Robert Crandall would beg to differ.
http://www.guardian.co.uk/business/2005/sep/18/theairlineindustry.money
“For a variety of reasons, including very intense competition, which limits any one carrier’s pricing power, the airline industry has consistently failed to earn adequate profits; cumulatively, the industry has lost money since its inception.” – Robert Crandall, former head of American Airlines
I wish I could share your optimism about the stock market being cheap. I’ve been out of the stock market since 2004 for a variety of reasons and have no intention of returning any time soon. We just keep digging our country’s hole deeper and deeper. Long-term exponential trends are breaking down and it is taking massive unsustainable government borrowing and spending to keep the illusion alive.
http://illusionofprosperity.blogspot.com/2010/09/bank-credit-fail.html
We’re at risk of doing what Japan did, only worse since we are a net importer. Virtually nothing in my house says “Made in USA” on it.
Banks no longer have to use “mark to market” accounting. It has been replaced with “mark to fantasy” accounting. Sweeping problems under the rug does not solve our debt problems. We criticized Japan for creating zombie banks and yet here we are doing exactly the same thing.
http://en.wikipedia.org/wiki/Zombie_bank
By Parker Bohn, September 11, 2010 @ 1:46 am
Stocks look a bit expensive, based on trailing earnings (ie real numbers). Also, corporate profit margins are quite high (ie more likely to go down than up). Unlike many people, I think this is a rational sort of expensiveness, given that bonds are very expensive.
Unfortunately, it looks like there is nowhere to run, and future returns look meager (by historical standards) for stocks, bonds, & cash.
Even though I think US stocks are about 20% overvalued, there is no better place to put my money. I’m not foolish enough to gamble on timing the market, so I’m sticking with a large equity allocation.
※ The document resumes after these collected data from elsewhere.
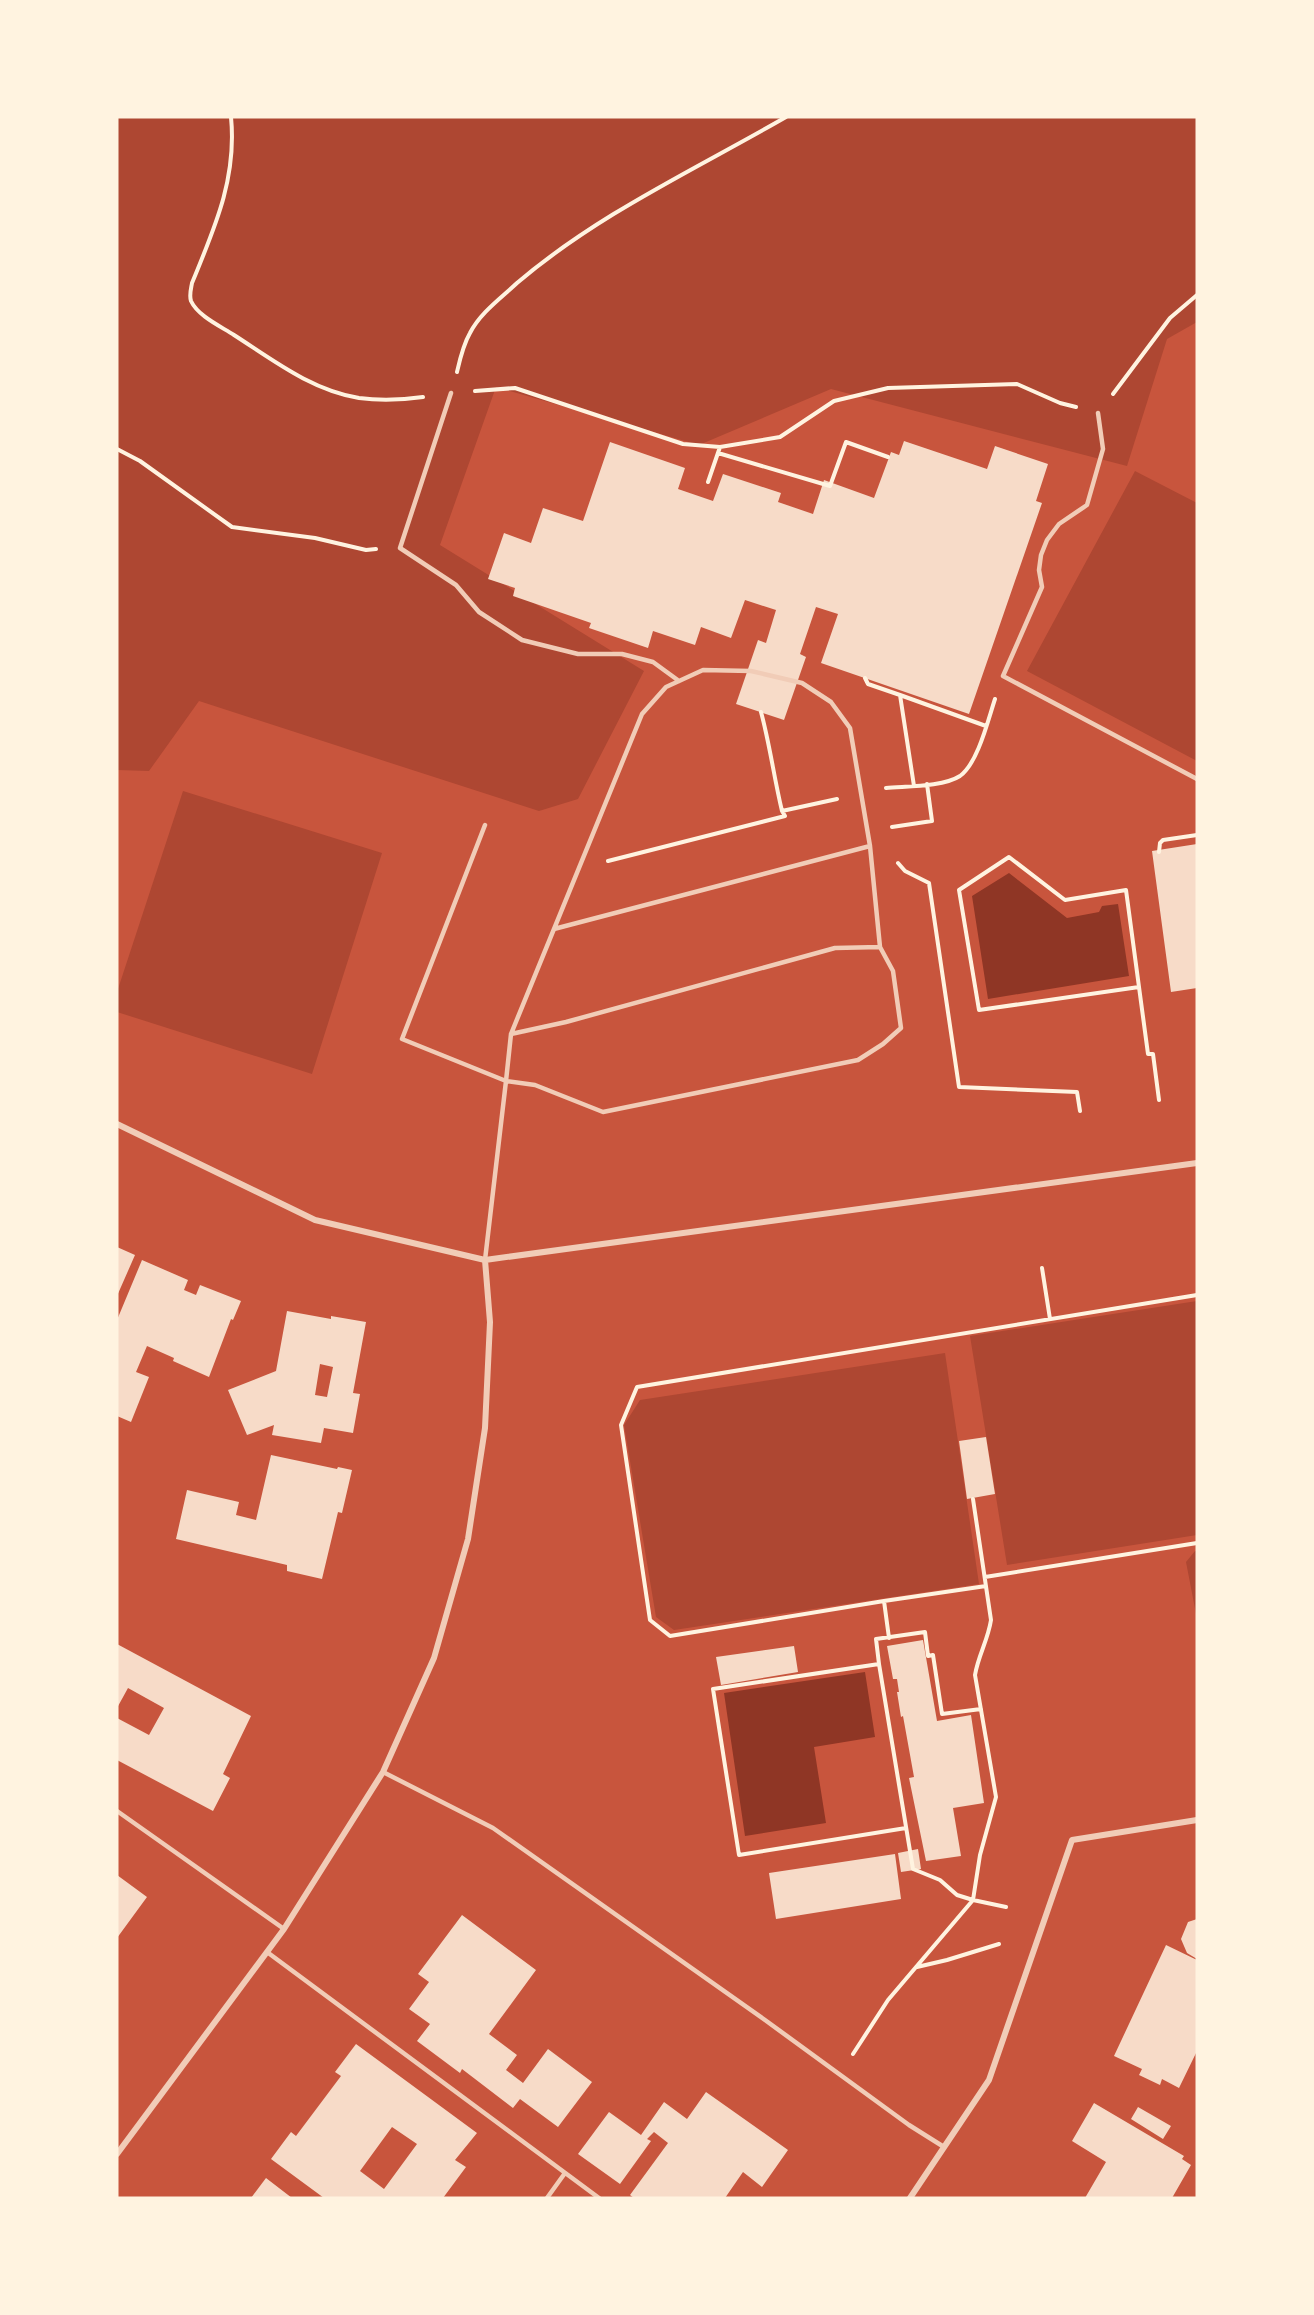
<svg xmlns="http://www.w3.org/2000/svg" width="1314" height="2315" font-family="Manrope,sans-serif">
<style>
.green{fill:#ae4732}
.water{fill:#8f3625}
.building{fill:#f7dbc8;fill-rule:evenodd}
.lines{fill:none;stroke-linecap:round;stroke-linejoin:round}
.path{stroke:#fff3e0;stroke-width:4}
.service{stroke:#f1ccb7;stroke-width:4.5}
.minor{stroke:#f1ccb7;stroke-width:6}
</style>
<rect width="100%" height="100%" fill="#c8553d"/>
<path class="green" d="M 117,117 L 1197,117 L 1197,322 L 1167,339 L 1127,466 L 831,389 L 699,445 L 496,387 L 440,545 L 644,671 L 578,799 L 539,811 L 199,701 L 149,771 L 117,770 Z
M 1135,471 L 1197,503 L 1197,761 L 1027,671 Z
M 183,791 L 382,853 L 312,1074 L 117,1012 L 117,992 Z
M 1197,1301 L 1197,1535 L 1007,1565 L 970,1336 Z
M 945,1353 L 979,1584 L 674,1630 L 656,1617 L 624,1425 L 640,1400 Z
M 1195,1551 L 1197,1551 L 1197,1619 L 1186,1562 Z"/>
<path class="water" d="M 1009,873 L 1067,918 L 1099,912 L 1102,906 L 1118,904 L 1129,976 L 988,999 L 972,896 Z
M 865,1672 L 875,1737 L 814,1747 L 826,1823 L 745,1836 L 724,1693 Z"/>
<path class="building" d="M 904,441 L 987,469 L 995,446 L 1048,464 L 1036,501 L 1042,503 L 969,714 L 821,663 L 838,614 L 816,607 L 800,654 L 806,657 L 784,720 L 736,704 L 758,640 L 766,643 L 776,610 L 745,600 L 731,638 L 701,627 L 695,645 L 653,631 L 648,648 L 589,628 L 591,623 L 513,596 L 515,588 L 488,579 L 504,533 L 531,543 L 543,508 L 583,521 L 610,442 L 685,468 L 678,489 L 713,501 L 723,474 L 781,493 L 778,502 L 813,514 L 824,480 L 874,498 L 891,452 L 899,455 Z
M 1197,844 L 1197,988 L 1171,992 L 1152,851 Z
M 117,1247 L 135,1255 L 117,1296 Z
M 142,1260 L 188,1280 L 184,1290 L 196,1295 L 200,1285 L 241,1301 L 233,1320 L 231,1319 L 209,1377 L 173,1361 L 174,1358 L 147,1346 L 136,1372 L 149,1377 L 131,1422 L 117,1416 L 117,1320 Z
M 287,1311 L 331,1319 L 331,1316 L 366,1322 L 353,1393 L 360,1394 L 353,1433 L 324,1428 L 321,1443 L 272,1435 L 274,1425 L 247,1435 L 228,1390 L 276,1371 ZM 320,1364 L 333,1367 L 327,1397 L 315,1395 Z
M 986,1437 L 995,1494 L 967,1499 L 959,1441 Z
M 271,1455 L 337,1469 L 338,1467 L 352,1470 L 342,1513 L 338,1512 L 322,1579 L 287,1571 L 287,1565 L 176,1539 L 187,1490 L 239,1502 L 236,1515 L 256,1520 Z
M 923,1640 L 937,1721 L 971,1715 L 984,1803 L 953,1808 L 961,1856 L 926,1861 L 909,1778 L 914,1777 L 903,1716 L 901,1717 L 897,1692 L 899,1692 L 897,1679 L 893,1679 L 887,1646 Z
M 117,1644 L 251,1716 L 223,1774 L 230,1778 L 213,1811 L 117,1760 L 117,1718 L 149,1735 L 164,1708 L 128,1688 L 117,1708 Z
M 794,1646 L 798,1672 L 721,1685 L 716,1657 Z
M 918,1849 L 921,1869 L 901,1872 L 898,1853 Z
M 895,1854 L 901,1899 L 776,1919 L 769,1873 Z
M 117,1875 L 147,1897 L 117,1938 Z
M 462,1915 L 536,1970 L 489,2034 L 517,2055 L 506,2070 L 523,2083 L 548,2049 L 592,2082 L 558,2127 L 520,2099 L 513,2108 L 462,2069 L 460,2073 L 417,2041 L 430,2024 L 409,2009 L 429,1982 L 418,1974 Z
M 1197,1919 L 1197,1959 L 1187,1953 L 1181,1939 L 1188,1922 Z
M 1166,1945 L 1197,1960 L 1197,2051 L 1179,2088 L 1162,2079 L 1160,2085 L 1139,2075 L 1142,2069 L 1114,2056 Z
M 356,2044 L 477,2133 L 455,2160 L 466,2167 L 443,2198 L 324,2198 L 271,2159 L 291,2132 L 296,2136 L 341,2076 L 335,2072 ZM 392,2127 L 417,2144 L 384,2189 L 360,2171 Z
M 706,2092 L 788,2150 L 762,2187 L 743,2172 L 725,2198 L 634,2198 L 630,2195 L 668,2143 L 654,2132 L 647,2139 L 651,2141 L 620,2184 L 578,2154 L 609,2112 L 641,2135 L 664,2102 L 687,2119 Z
M 1094,2103 L 1184,2156 L 1182,2159 L 1191,2165 L 1172,2198 L 1085,2198 L 1106,2162 L 1072,2141 Z
M 1138,2107 L 1171,2126 L 1163,2139 L 1131,2119 Z
M 266,2178 L 292,2198 L 251,2198 Z"/>
<g class="lines">
<path class="path" d="M 231,117 C 237,178 215,227 192,283 C 191,289 189,295 191,301 C 198,316 220,326 234,335 C 273,360 311,390 359,398 C 381,401 402,400 423,397
M 457,372 C 460,359 463,345 470,333 C 480,313 501,298 517,283 C 598,214 694,170 786,117
M 475,391 L 515,388 L 683,444 L 720,447 L 780,437 L 834,401 L 888,388 L 1017,384 L 1060,403 L 1076,407
M 1113,394 L 1170,318 L 1197,295
M 117,449 L 140,461 L 232,527 L 315,538 L 366,550 L 376,549
M 718,453 L 830,486 L 846,442 L 888,457
M 708,482 L 720,447
M 865,678 L 868,684 L 900,695
M 761,712 C 770,745 774,778 782,811
M 914,786 L 900,695 L 986,726
M 886,788 C 905,786 943,787 960,776 C 978,763 988,720 995,699
M 892,827 L 932,821 L 927,784
M 1159,852 L 1160,843 L 1163,840 L 1197,835
M 608,861 L 785,816 L 782,811 L 837,799
M 898,863 L 905,871 L 929,883 L 959,1087 L 1077,1092 L 1080,1111
M 1139,987 L 1126,890 L 1065,900 L 1009,857 L 959,890 L 979,1010 L 1139,987 L 1148,1054 L 1153,1054 L 1159,1100
M 1042,1268 L 1050,1319
M 985,1577 L 1197,1543
M 884,1601 L 986,1586
M 889,1638 L 884,1601 L 670,1636 L 650,1620 L 621,1425 L 637,1387 L 1197,1295
M 879,1664 L 876,1639 L 925,1632 L 928,1656 L 933,1655 L 942,1714 L 981,1709
M 906,1828 L 739,1855 L 713,1689 L 879,1664 L 913,1869 L 940,1880 L 957,1895 L 973,1900 L 980,1855 L 996,1797 L 975,1675 C 978,1656 988,1640 991,1620 L 973,1499
M 917,1967 L 947,1960 L 999,1944
M 853,2054 L 888,2000 L 973,1900 L 1006,1907"/>
<path class="service" d="M 451,393 L 400,548 L 456,585 L 479,612 L 522,640 L 578,654 L 622,654 L 653,662 L 679,681
M 1098,413 L 1103,449 L 1087,505 L 1059,524 L 1047,540 L 1041,555 L 1039,570 L 1042,587 L 1003,676 L 1197,779
M 554,929 L 870,846
M 511,1034 L 566,1022 L 835,948 L 880,947 L 893,971 L 901,1028 L 883,1044 L 858,1060 L 603,1112 L 535,1085 L 506,1081 L 511,1034 L 642,714 L 666,687 L 703,670 L 751,671 L 802,683 L 831,702 L 850,728 L 870,846 L 880,947
M 485,1260 L 506,1081 L 402,1039 L 485,825
M 383,1772 L 493,1828 L 765,2020 L 909,2125 L 944,2147
M 117,1811 L 284,1929
M 267,1952 L 599,2198
M 547,2198 L 565,2173"/>
<path class="minor" d="M 117,1124 L 315,1220 L 485,1260 L 1197,1163
M 117,2154 L 284,1929 L 383,1772 L 434,1658 L 468,1539 L 485,1428 L 490,1322 L 485,1260
M 910,2198 L 989,2080 L 1072,1840 L 1197,1820"/>
</g>
<rect width="1314" height="2315" fill="none" stroke="#fff3e0" stroke-width="237"/>
</svg>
By Craig, September 14, 2010 @ 7:26 am
I share a healthy scepticism about earnings forecasts, but trailing earnings, as the expression goes, involve driving by looking in the rear-view mirror. Yes, you see what the road behind you _really_ looked like, but it is, after all, the road behind you. Trailing earnings are at this moment dominated by the largest financial crisis since the Second World War; I therefore think they send the wrong signal.
I sold stocks earlier in the year, not because I had lost my faith in them, but because they’d gone on a mad year-long tear from their lows and it was time to rebalance. I remain about two-thirds in equity and one-third in debt, and I feel roughly equally nauseated about every part of my portfolio, which I hope is a good sign.